Anna Mustonen's grief was deep, Freeman said.

"They'd be talking away in Finn, of course, and then all of a sudden she'd start crying." Freeman said of Anna Mustonen. Then the words would come in a combination of English and Finnish. Freeman recalled Mrs. Mustonen missing her son and saying it would be so much better if only they could find him.

"It was always on her mind," Freeman said. "It was very sad, very sad to just watch her and to look at her you could just see her demeanor was sad, so sad. ... She really grieved. I don't know that I've known anyone who grieved like she did. Leo was her baby. It'd be bad enough not to have him brought back - but not know where or how he died."

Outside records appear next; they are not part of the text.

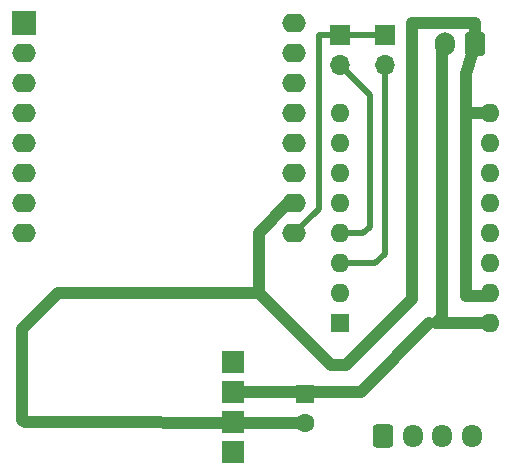
<source format=gbr>
%TF.GenerationSoftware,KiCad,Pcbnew,(6.0.7-1)-1*%
%TF.CreationDate,2022-09-04T19:45:35+02:00*%
%TF.ProjectId,PEQUENA,50455155-454e-4412-9e6b-696361645f70,rev?*%
%TF.SameCoordinates,Original*%
%TF.FileFunction,Copper,L2,Bot*%
%TF.FilePolarity,Positive*%
%FSLAX46Y46*%
G04 Gerber Fmt 4.6, Leading zero omitted, Abs format (unit mm)*
G04 Created by KiCad (PCBNEW (6.0.7-1)-1) date 2022-09-04 19:45:35*
%MOMM*%
%LPD*%
G01*
G04 APERTURE LIST*
G04 Aperture macros list*
%AMRoundRect*
0 Rectangle with rounded corners*
0 $1 Rounding radius*
0 $2 $3 $4 $5 $6 $7 $8 $9 X,Y pos of 4 corners*
0 Add a 4 corners polygon primitive as box body*
4,1,4,$2,$3,$4,$5,$6,$7,$8,$9,$2,$3,0*
0 Add four circle primitives for the rounded corners*
1,1,$1+$1,$2,$3*
1,1,$1+$1,$4,$5*
1,1,$1+$1,$6,$7*
1,1,$1+$1,$8,$9*
0 Add four rect primitives between the rounded corners*
20,1,$1+$1,$2,$3,$4,$5,0*
20,1,$1+$1,$4,$5,$6,$7,0*
20,1,$1+$1,$6,$7,$8,$9,0*
20,1,$1+$1,$8,$9,$2,$3,0*%
G04 Aperture macros list end*
%TA.AperFunction,NonConductor*%
%ADD10C,1.000000*%
%TD*%
%TA.AperFunction,ComponentPad*%
%ADD11R,1.600000X1.600000*%
%TD*%
%TA.AperFunction,ComponentPad*%
%ADD12C,1.600000*%
%TD*%
%TA.AperFunction,ComponentPad*%
%ADD13R,1.700000X1.700000*%
%TD*%
%TA.AperFunction,ComponentPad*%
%ADD14O,1.700000X1.700000*%
%TD*%
%TA.AperFunction,ComponentPad*%
%ADD15RoundRect,0.250000X0.600000X0.750000X-0.600000X0.750000X-0.600000X-0.750000X0.600000X-0.750000X0*%
%TD*%
%TA.AperFunction,ComponentPad*%
%ADD16O,1.700000X2.000000*%
%TD*%
%TA.AperFunction,ComponentPad*%
%ADD17O,2.000000X1.600000*%
%TD*%
%TA.AperFunction,ComponentPad*%
%ADD18R,2.000000X2.000000*%
%TD*%
%TA.AperFunction,ComponentPad*%
%ADD19RoundRect,0.250000X-0.600000X-0.725000X0.600000X-0.725000X0.600000X0.725000X-0.600000X0.725000X0*%
%TD*%
%TA.AperFunction,ComponentPad*%
%ADD20O,1.700000X1.950000*%
%TD*%
%TA.AperFunction,ComponentPad*%
%ADD21O,1.600000X1.600000*%
%TD*%
%TA.AperFunction,ComponentPad*%
%ADD22R,1.930400X1.930400*%
%TD*%
%TA.AperFunction,Conductor*%
%ADD23C,1.000000*%
%TD*%
%TA.AperFunction,Conductor*%
%ADD24C,0.500000*%
%TD*%
%TA.AperFunction,Conductor*%
%ADD25C,0.250000*%
%TD*%
G04 APERTURE END LIST*
D10*
X68834000Y-62992000D02*
X58000000Y-62992000D01*
X63900000Y-65600000D02*
X40386000Y-65532000D01*
X78486000Y-31750000D02*
X78486000Y-33528000D01*
X73152000Y-31750000D02*
X78486000Y-31750000D01*
X77724000Y-54864000D02*
X79756000Y-54864000D01*
X77724000Y-36068000D02*
X77724000Y-54864000D01*
X77724000Y-39370000D02*
X79756000Y-39370000D01*
X78486000Y-33528000D02*
X77724000Y-36068000D01*
D11*
%TO.P,35V100mf,1*%
%TO.N,N/C*%
X64150000Y-63144888D03*
D12*
%TO.P,35V100mf,2*%
X64150000Y-65644888D03*
%TD*%
D13*
%TO.P,J2,1*%
%TO.N,N/C*%
X67056000Y-32766000D03*
D14*
%TO.P,J2,2*%
X67056000Y-35306000D03*
%TD*%
D15*
%TO.P,- 24V +,1*%
%TO.N,N/C*%
X78486000Y-33528000D03*
D16*
%TO.P,- 24V +,2*%
X75986000Y-33528000D03*
%TD*%
D17*
%TO.P,WEMOS D1,16*%
%TO.N,N/C*%
X63192000Y-31762000D03*
%TO.P,WEMOS D1,15*%
X63192000Y-34302000D03*
%TO.P,WEMOS D1,14*%
X63192000Y-36842000D03*
%TO.P,WEMOS D1,13*%
X63192000Y-39382000D03*
%TO.P,WEMOS D1,12*%
X63192000Y-41922000D03*
%TO.P,WEMOS D1,11*%
X63192000Y-44462000D03*
%TO.P,WEMOS D1,10*%
X63192000Y-47002000D03*
%TO.P,WEMOS D1,9*%
X63192000Y-49542000D03*
%TO.P,WEMOS D1,8*%
X40332000Y-49542000D03*
%TO.P,WEMOS D1,7*%
X40332000Y-47002000D03*
%TO.P,WEMOS D1,6*%
X40332000Y-44462000D03*
%TO.P,WEMOS D1,5*%
X40332000Y-41922000D03*
%TO.P,WEMOS D1,4*%
X40332000Y-39382000D03*
%TO.P,WEMOS D1,3*%
X40332000Y-36842000D03*
%TO.P,WEMOS D1,2*%
X40332000Y-34302000D03*
D18*
%TO.P,WEMOS D1,1*%
X40332000Y-31762000D03*
%TD*%
D19*
%TO.P,MOTOR,1*%
%TO.N,N/C*%
X70750000Y-66725000D03*
D20*
%TO.P,MOTOR,2*%
X73250000Y-66725000D03*
%TO.P,MOTOR,3*%
X75750000Y-66725000D03*
%TO.P,MOTOR,4*%
X78250000Y-66725000D03*
%TD*%
D11*
%TO.P,DRIVER,1*%
%TO.N,N/C*%
X67056000Y-57150000D03*
D21*
%TO.P,DRIVER,2*%
X67056000Y-54610000D03*
%TO.P,DRIVER,3*%
X67056000Y-52070000D03*
%TO.P,DRIVER,4*%
X67056000Y-49530000D03*
%TO.P,DRIVER,5*%
X67056000Y-46990000D03*
%TO.P,DRIVER,6*%
X67056000Y-44450000D03*
%TO.P,DRIVER,7*%
X67056000Y-41910000D03*
%TO.P,DRIVER,8*%
X67056000Y-39370000D03*
%TO.P,DRIVER,9*%
X79756000Y-39370000D03*
%TO.P,DRIVER,10*%
X79756000Y-41910000D03*
%TO.P,DRIVER,11*%
X79756000Y-44450000D03*
%TO.P,DRIVER,12*%
X79756000Y-46990000D03*
%TO.P,DRIVER,13*%
X79756000Y-49530000D03*
%TO.P,DRIVER,14*%
X79756000Y-52070000D03*
%TO.P,DRIVER,15*%
X79756000Y-54610000D03*
%TO.P,DRIVER,16*%
X79756000Y-57150000D03*
%TD*%
D22*
%TO.P,WEMOS D1,EN*%
%TO.N,N/C*%
X57996750Y-60496750D03*
%TO.P,WEMOS D1,GND*%
X57996750Y-65576750D03*
%TO.P,WEMOS D1,IN+*%
X57996750Y-63036750D03*
%TO.P,WEMOS D1,VO+*%
X57996750Y-68116750D03*
%TD*%
D13*
%TO.P,J1,1*%
%TO.N,N/C*%
X70866000Y-32766000D03*
D14*
%TO.P,J1,2*%
X70866000Y-35306000D03*
%TD*%
D23*
%TO.N,*%
X74664000Y-57162000D02*
X68927250Y-62898750D01*
X40225250Y-65438750D02*
X40132000Y-65345500D01*
X40132000Y-65345500D02*
X40132000Y-57658000D01*
X40132000Y-57658000D02*
X43180000Y-54610000D01*
X43180000Y-54610000D02*
X60198000Y-54610000D01*
X60198000Y-49530000D02*
X60198000Y-54610000D01*
X66294000Y-60706000D02*
X67564000Y-60706000D01*
X60198000Y-54610000D02*
X66294000Y-60706000D01*
X67564000Y-60706000D02*
X73152000Y-55118000D01*
X62726000Y-47002000D02*
X60198000Y-49530000D01*
X73152000Y-55118000D02*
X73152000Y-32004000D01*
D24*
X67012000Y-49542000D02*
X69076000Y-49542000D01*
X69596000Y-37846000D02*
X67056000Y-35306000D01*
X69076000Y-49542000D02*
X69596000Y-49022000D01*
X69596000Y-49022000D02*
X69596000Y-37846000D01*
X63192000Y-49542000D02*
X63234000Y-49542000D01*
X65278000Y-47498000D02*
X65278000Y-32766000D01*
X65278000Y-32766000D02*
X70866000Y-32766000D01*
X63234000Y-49542000D02*
X65278000Y-47498000D01*
D25*
X74664000Y-57162000D02*
X75196000Y-57162000D01*
X62726000Y-47002000D02*
X63192000Y-47002000D01*
D23*
X75196000Y-57162000D02*
X79712000Y-57162000D01*
X75692000Y-56666000D02*
X75196000Y-57162000D01*
X75966000Y-33511000D02*
X75692000Y-33785000D01*
X75692000Y-33785000D02*
X75692000Y-56666000D01*
D24*
X70092000Y-52082000D02*
X70866000Y-51308000D01*
X70866000Y-51308000D02*
X70866000Y-35306000D01*
X67012000Y-52082000D02*
X70092000Y-52082000D01*
%TD*%
M02*

</source>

Freeman remembered Anna Mustonen's white aprons and erect, reserved demeanor.

"Oh she was a sweet lady and so kind and so ready to give a helping hand," Freeman said.

Freeman said she can imagine how happy Anna Mustonen would have been to have her son returned to her - a quiet thankfulness.

"I'm just sure she would have wanted him right there in the family plot," Freeman said. "She'd be very happy now to know he's home and resting by her side at the cemetery. It's a good finish for the Finnish people."